# Exercise objective
Copy the lines from the start of the items through the line containing "einem Gebiet zum", swapping every "en bloc" for "en masse" and leaving all else untouched.

[Saved data entries]
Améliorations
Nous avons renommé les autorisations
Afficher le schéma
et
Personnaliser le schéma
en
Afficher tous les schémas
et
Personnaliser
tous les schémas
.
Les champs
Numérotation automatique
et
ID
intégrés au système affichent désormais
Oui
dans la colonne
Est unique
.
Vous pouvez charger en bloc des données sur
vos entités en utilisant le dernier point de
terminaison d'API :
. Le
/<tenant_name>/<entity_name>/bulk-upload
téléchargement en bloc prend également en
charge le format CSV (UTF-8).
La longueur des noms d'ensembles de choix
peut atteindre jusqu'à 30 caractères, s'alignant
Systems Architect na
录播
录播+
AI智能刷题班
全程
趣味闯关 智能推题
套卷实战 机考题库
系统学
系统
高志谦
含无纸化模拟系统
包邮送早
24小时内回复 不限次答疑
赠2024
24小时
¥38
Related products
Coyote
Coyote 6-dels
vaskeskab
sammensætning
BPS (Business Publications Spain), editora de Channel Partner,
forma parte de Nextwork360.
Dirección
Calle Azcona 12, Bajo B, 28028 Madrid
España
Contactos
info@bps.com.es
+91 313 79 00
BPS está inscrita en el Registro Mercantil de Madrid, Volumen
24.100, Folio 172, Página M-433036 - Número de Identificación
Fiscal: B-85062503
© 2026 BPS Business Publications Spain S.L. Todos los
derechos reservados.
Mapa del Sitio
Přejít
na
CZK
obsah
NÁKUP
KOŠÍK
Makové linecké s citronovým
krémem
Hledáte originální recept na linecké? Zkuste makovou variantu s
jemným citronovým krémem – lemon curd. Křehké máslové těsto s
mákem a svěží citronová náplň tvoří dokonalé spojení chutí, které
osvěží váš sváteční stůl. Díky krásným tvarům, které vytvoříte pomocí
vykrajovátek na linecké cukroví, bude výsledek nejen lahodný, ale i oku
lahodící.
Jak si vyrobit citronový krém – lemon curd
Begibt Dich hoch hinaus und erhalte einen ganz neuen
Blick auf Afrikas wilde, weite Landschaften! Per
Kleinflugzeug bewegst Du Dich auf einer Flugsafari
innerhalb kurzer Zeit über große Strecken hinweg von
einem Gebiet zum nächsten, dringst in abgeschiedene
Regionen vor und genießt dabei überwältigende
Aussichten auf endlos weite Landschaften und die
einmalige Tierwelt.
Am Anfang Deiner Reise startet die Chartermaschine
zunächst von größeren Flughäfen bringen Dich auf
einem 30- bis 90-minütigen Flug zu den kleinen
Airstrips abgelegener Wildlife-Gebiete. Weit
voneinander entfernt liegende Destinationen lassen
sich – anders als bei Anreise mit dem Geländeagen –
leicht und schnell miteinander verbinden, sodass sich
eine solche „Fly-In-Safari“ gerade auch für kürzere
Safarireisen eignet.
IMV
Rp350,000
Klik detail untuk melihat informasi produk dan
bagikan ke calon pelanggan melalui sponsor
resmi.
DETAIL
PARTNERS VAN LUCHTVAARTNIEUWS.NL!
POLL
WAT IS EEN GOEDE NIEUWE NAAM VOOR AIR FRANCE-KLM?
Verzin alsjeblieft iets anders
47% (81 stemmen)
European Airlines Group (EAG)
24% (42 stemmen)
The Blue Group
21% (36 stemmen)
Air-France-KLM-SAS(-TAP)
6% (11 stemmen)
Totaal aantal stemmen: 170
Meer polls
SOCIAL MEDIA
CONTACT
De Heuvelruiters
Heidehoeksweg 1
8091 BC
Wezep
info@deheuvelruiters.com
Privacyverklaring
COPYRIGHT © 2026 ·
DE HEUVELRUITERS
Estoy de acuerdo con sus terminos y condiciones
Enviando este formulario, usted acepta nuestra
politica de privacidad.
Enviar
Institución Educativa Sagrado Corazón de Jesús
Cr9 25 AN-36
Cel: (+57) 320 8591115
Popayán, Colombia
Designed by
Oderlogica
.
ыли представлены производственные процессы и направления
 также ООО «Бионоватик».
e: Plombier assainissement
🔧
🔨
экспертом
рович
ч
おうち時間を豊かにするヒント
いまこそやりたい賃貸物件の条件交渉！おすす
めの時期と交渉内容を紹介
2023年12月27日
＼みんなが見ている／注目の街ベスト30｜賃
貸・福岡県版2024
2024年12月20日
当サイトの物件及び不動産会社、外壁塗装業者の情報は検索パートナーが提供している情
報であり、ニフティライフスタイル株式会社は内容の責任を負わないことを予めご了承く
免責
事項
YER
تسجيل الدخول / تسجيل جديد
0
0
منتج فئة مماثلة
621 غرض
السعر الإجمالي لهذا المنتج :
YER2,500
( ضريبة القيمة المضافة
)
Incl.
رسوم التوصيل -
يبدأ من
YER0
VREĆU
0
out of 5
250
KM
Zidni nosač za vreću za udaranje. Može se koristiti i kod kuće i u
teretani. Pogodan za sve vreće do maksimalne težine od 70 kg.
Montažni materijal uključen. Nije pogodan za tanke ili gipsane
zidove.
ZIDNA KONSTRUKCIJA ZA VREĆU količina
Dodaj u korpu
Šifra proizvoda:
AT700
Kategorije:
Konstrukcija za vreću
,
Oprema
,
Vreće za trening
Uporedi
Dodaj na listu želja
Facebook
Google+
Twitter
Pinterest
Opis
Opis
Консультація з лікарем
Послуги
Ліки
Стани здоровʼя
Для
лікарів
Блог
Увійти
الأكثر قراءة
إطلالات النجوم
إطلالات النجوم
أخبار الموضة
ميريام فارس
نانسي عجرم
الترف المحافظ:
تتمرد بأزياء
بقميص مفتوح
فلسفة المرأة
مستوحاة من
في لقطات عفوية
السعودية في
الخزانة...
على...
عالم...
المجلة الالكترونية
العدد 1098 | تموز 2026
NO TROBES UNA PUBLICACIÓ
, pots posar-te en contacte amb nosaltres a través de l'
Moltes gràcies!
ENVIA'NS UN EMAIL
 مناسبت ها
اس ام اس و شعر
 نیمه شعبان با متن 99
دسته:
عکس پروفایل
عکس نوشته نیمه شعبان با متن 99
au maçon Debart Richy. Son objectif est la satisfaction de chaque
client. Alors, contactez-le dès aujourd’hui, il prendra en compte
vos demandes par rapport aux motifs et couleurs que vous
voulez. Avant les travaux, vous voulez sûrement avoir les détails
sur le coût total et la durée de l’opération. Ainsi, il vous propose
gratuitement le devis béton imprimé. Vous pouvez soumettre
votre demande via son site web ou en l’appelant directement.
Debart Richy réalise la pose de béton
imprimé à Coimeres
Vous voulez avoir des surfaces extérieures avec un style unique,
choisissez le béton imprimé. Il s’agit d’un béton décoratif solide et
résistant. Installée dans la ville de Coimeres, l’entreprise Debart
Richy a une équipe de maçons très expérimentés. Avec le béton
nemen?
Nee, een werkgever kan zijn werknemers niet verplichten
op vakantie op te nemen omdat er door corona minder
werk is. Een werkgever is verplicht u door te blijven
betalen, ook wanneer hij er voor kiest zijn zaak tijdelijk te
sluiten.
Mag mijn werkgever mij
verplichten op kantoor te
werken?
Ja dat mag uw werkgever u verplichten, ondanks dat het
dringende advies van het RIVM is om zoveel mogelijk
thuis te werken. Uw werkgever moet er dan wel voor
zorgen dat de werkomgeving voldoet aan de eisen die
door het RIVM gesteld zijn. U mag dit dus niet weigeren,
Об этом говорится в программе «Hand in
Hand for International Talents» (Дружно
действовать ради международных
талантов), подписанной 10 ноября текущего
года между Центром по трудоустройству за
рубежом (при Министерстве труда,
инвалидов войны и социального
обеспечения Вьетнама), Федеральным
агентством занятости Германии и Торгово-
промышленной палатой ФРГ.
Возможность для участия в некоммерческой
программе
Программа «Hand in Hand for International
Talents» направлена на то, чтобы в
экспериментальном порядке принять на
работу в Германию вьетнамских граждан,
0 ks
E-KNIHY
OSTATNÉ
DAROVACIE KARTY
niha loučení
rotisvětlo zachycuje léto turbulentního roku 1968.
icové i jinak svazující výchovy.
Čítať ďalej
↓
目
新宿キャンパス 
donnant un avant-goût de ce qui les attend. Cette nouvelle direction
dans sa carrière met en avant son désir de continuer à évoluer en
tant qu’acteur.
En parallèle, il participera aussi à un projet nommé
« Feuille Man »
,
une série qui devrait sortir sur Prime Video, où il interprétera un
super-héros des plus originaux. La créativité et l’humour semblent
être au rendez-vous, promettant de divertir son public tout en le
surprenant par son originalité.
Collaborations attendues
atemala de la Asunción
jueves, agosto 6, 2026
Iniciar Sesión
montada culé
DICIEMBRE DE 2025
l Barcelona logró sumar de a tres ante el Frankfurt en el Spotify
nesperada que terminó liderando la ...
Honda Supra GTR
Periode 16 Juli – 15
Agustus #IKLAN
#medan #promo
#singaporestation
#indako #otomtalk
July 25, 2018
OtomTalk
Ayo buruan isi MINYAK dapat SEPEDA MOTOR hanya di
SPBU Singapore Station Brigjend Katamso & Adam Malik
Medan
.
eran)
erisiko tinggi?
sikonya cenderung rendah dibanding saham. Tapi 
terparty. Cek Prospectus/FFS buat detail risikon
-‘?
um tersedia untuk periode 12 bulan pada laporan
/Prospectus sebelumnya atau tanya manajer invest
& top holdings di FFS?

# Response area
Améliorations
Nous avons renommé les autorisations
Afficher le schéma
et
Personnaliser le schéma
en
Afficher tous les schémas
et
Personnaliser
tous les schémas
.
Les champs
Numérotation automatique
et
ID
intégrés au système affichent désormais
Oui
dans la colonne
Est unique
.
Vous pouvez charger en masse des données sur
vos entités en utilisant le dernier point de
terminaison d'API :
. Le
/<tenant_name>/<entity_name>/bulk-upload
téléchargement en masse prend également en
charge le format CSV (UTF-8).
La longueur des noms d'ensembles de choix
peut atteindre jusqu'à 30 caractères, s'alignant
Systems Architect na
录播
录播+
AI智能刷题班
全程
趣味闯关 智能推题
套卷实战 机考题库
系统学
系统
高志谦
含无纸化模拟系统
包邮送早
24小时内回复 不限次答疑
赠2024
24小时
¥38
Related products
Coyote
Coyote 6-dels
vaskeskab
sammensætning
BPS (Business Publications Spain), editora de Channel Partner,
forma parte de Nextwork360.
Dirección
Calle Azcona 12, Bajo B, 28028 Madrid
España
Contactos
info@bps.com.es
+91 313 79 00
BPS está inscrita en el Registro Mercantil de Madrid, Volumen
24.100, Folio 172, Página M-433036 - Número de Identificación
Fiscal: B-85062503
© 2026 BPS Business Publications Spain S.L. Todos los
derechos reservados.
Mapa del Sitio
Přejít
na
CZK
obsah
NÁKUP
KOŠÍK
Makové linecké s citronovým
krémem
Hledáte originální recept na linecké? Zkuste makovou variantu s
jemným citronovým krémem – lemon curd. Křehké máslové těsto s
mákem a svěží citronová náplň tvoří dokonalé spojení chutí, které
osvěží váš sváteční stůl. Díky krásným tvarům, které vytvoříte pomocí
vykrajovátek na linecké cukroví, bude výsledek nejen lahodný, ale i oku
lahodící.
Jak si vyrobit citronový krém – lemon curd
Begibt Dich hoch hinaus und erhalte einen ganz neuen
Blick auf Afrikas wilde, weite Landschaften! Per
Kleinflugzeug bewegst Du Dich auf einer Flugsafari
innerhalb kurzer Zeit über große Strecken hinweg von
einem Gebiet zum nächsten, dringst in abgeschiedene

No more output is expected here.